> _Set exercise_
Write out the lines from the line with "collector number: 23112" to the line with "scientific name: Solanum pseudopedunculatum", swapping "locality" for "site" and leaving everything else unchanged.
-- start of Extracted entries --
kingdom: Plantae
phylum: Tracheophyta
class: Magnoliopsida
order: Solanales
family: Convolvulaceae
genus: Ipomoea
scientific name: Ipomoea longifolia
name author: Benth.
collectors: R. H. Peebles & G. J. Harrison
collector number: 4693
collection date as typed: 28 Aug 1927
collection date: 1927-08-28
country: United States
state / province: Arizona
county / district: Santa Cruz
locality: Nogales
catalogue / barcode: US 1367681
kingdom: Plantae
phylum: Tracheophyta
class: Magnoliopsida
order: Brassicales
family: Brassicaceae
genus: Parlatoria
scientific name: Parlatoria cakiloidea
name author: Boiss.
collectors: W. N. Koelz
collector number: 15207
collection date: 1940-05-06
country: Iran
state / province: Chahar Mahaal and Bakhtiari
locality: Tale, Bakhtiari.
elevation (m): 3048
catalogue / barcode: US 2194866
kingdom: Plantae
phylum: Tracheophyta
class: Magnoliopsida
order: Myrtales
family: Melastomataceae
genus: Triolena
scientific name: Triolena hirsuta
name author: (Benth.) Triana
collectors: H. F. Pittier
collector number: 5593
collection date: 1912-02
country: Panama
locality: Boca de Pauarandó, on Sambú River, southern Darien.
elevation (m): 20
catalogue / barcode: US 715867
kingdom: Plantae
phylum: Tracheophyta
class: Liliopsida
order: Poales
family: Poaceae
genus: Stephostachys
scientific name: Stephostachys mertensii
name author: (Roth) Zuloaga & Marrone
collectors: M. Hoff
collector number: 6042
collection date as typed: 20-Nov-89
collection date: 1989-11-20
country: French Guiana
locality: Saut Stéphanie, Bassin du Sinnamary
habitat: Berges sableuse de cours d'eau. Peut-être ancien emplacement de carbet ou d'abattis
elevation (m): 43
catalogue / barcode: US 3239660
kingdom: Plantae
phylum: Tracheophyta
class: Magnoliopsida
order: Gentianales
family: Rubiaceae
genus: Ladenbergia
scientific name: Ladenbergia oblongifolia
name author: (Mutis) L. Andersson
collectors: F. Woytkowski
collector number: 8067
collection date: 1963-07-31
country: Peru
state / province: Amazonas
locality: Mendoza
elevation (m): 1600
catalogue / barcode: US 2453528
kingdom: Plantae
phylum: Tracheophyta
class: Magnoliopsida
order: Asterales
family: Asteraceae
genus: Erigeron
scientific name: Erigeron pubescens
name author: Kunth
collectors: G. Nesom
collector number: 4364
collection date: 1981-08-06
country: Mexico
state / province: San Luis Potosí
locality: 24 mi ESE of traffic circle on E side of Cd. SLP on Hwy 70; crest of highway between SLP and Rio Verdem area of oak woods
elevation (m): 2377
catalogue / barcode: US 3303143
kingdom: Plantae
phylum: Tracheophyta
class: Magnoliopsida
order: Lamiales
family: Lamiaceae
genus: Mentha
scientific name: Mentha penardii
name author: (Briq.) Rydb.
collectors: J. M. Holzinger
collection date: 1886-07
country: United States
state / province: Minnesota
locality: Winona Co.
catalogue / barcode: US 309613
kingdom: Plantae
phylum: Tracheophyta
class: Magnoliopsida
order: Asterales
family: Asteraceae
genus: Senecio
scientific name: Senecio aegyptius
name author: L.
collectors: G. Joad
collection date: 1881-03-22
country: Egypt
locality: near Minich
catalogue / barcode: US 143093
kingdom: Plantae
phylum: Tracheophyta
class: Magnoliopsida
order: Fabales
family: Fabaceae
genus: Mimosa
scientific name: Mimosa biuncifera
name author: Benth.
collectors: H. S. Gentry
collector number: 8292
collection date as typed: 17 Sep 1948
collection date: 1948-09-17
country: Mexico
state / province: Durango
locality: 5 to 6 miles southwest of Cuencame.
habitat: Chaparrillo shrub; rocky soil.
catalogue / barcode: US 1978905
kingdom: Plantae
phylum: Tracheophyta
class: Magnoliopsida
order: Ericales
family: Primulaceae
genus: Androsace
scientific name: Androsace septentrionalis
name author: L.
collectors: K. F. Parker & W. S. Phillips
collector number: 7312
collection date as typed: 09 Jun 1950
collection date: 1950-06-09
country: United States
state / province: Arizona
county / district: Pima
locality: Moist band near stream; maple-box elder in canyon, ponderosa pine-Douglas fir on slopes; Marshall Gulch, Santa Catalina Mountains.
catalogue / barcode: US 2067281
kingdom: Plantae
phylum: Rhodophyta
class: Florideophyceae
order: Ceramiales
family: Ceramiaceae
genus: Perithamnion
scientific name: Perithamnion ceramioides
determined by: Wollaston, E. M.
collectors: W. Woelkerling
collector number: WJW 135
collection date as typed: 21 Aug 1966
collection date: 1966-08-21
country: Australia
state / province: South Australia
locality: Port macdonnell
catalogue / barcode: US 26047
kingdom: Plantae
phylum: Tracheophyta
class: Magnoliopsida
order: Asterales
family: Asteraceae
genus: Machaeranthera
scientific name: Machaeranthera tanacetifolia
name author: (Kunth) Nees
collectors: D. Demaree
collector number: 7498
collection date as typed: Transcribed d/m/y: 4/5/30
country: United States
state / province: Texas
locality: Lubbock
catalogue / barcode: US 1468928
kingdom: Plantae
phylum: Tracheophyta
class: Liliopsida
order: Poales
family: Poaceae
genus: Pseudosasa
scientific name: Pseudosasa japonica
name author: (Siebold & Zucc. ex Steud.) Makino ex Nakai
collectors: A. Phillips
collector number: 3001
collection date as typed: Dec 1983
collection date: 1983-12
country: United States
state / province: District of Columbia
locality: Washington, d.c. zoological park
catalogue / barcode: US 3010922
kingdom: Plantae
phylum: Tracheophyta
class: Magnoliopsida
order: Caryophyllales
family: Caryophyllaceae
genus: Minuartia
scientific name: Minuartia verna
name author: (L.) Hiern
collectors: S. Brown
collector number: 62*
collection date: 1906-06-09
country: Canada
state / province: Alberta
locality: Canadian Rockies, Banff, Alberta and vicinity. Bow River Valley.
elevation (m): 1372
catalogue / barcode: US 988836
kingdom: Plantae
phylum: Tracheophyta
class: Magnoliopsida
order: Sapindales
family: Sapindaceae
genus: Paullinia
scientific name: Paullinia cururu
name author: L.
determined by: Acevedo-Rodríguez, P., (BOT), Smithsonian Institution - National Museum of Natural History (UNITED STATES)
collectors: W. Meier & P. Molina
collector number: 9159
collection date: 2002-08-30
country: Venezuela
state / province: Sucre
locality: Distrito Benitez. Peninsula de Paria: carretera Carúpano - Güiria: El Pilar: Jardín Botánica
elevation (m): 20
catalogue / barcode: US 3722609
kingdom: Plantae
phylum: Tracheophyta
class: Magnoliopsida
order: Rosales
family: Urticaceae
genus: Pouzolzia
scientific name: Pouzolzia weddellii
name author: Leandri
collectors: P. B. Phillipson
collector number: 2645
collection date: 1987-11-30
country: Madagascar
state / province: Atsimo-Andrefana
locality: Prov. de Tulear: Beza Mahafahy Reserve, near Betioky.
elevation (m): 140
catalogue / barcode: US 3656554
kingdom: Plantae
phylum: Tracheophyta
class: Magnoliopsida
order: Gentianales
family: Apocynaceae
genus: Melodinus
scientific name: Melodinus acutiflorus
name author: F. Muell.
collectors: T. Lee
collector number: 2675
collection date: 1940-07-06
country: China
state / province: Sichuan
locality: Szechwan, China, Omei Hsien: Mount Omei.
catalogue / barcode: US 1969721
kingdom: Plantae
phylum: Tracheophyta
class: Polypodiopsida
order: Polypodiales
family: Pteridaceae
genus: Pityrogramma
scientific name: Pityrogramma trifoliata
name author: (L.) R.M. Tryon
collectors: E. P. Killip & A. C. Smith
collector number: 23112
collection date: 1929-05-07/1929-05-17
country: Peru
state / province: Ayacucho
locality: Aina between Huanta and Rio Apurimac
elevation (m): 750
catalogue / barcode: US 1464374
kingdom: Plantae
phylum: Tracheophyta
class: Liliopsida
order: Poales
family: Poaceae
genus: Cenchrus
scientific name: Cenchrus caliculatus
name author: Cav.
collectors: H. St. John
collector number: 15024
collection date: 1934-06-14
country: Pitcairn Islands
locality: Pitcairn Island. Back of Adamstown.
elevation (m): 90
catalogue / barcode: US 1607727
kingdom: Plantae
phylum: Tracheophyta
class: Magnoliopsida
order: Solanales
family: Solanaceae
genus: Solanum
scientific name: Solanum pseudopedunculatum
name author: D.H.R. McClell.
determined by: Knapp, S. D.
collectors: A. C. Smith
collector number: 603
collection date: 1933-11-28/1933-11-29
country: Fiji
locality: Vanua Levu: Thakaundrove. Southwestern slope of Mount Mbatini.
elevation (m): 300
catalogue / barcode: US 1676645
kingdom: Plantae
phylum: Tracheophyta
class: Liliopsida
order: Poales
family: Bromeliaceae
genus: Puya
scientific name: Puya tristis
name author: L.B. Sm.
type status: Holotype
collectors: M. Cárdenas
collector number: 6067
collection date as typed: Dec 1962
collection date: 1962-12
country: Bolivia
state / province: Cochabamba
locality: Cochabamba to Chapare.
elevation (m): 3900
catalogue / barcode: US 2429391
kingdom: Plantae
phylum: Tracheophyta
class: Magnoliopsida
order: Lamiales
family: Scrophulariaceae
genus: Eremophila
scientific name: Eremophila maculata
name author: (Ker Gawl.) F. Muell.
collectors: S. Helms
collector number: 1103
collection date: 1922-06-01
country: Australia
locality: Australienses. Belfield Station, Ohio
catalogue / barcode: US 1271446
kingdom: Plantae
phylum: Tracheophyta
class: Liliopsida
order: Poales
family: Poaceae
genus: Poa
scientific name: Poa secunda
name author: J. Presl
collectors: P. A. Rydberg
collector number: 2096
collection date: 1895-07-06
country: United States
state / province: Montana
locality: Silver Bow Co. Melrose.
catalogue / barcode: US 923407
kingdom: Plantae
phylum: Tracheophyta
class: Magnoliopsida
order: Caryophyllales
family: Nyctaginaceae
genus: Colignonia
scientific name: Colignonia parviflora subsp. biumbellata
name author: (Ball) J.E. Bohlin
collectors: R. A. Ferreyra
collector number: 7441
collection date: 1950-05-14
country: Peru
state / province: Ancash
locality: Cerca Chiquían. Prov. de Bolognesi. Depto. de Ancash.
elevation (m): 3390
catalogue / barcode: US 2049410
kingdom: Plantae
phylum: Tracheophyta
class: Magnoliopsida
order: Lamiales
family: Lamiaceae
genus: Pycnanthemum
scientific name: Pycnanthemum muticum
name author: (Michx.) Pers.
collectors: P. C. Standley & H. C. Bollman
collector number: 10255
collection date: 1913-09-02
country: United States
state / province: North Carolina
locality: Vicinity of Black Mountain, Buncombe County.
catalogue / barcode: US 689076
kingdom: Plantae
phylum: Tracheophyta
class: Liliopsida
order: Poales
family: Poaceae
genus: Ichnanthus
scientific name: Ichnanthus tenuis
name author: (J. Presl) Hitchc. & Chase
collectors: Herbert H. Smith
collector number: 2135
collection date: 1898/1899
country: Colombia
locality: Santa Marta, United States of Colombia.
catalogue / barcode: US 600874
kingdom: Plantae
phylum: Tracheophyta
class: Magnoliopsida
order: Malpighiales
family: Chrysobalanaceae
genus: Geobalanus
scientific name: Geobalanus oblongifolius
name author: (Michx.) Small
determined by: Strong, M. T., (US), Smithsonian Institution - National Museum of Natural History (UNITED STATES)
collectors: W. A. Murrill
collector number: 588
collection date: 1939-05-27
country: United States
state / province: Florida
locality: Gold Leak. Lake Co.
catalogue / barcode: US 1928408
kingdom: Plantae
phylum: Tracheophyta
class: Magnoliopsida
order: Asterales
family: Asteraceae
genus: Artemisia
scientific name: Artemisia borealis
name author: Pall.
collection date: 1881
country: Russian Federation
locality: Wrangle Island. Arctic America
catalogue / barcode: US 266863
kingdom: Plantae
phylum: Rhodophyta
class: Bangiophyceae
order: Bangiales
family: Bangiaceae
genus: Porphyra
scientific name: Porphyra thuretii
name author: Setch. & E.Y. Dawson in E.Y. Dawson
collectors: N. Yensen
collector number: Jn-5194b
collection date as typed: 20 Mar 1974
-- end of Extracted entries --
> _Result_
collector number: 23112
collection date: 1929-05-07/1929-05-17
country: Peru
state / province: Ayacucho
site: Aina between Huanta and Rio Apurimac
elevation (m): 750
catalogue / barcode: US 1464374
kingdom: Plantae
phylum: Tracheophyta
class: Liliopsida
order: Poales
family: Poaceae
genus: Cenchrus
scientific name: Cenchrus caliculatus
name author: Cav.
collectors: H. St. John
collector number: 15024
collection date: 1934-06-14
country: Pitcairn Islands
site: Pitcairn Island. Back of Adamstown.
elevation (m): 90
catalogue / barcode: US 1607727
kingdom: Plantae
phylum: Tracheophyta
class: Magnoliopsida
order: Solanales
family: Solanaceae
genus: Solanum
scientific name: Solanum pseudopedunculatum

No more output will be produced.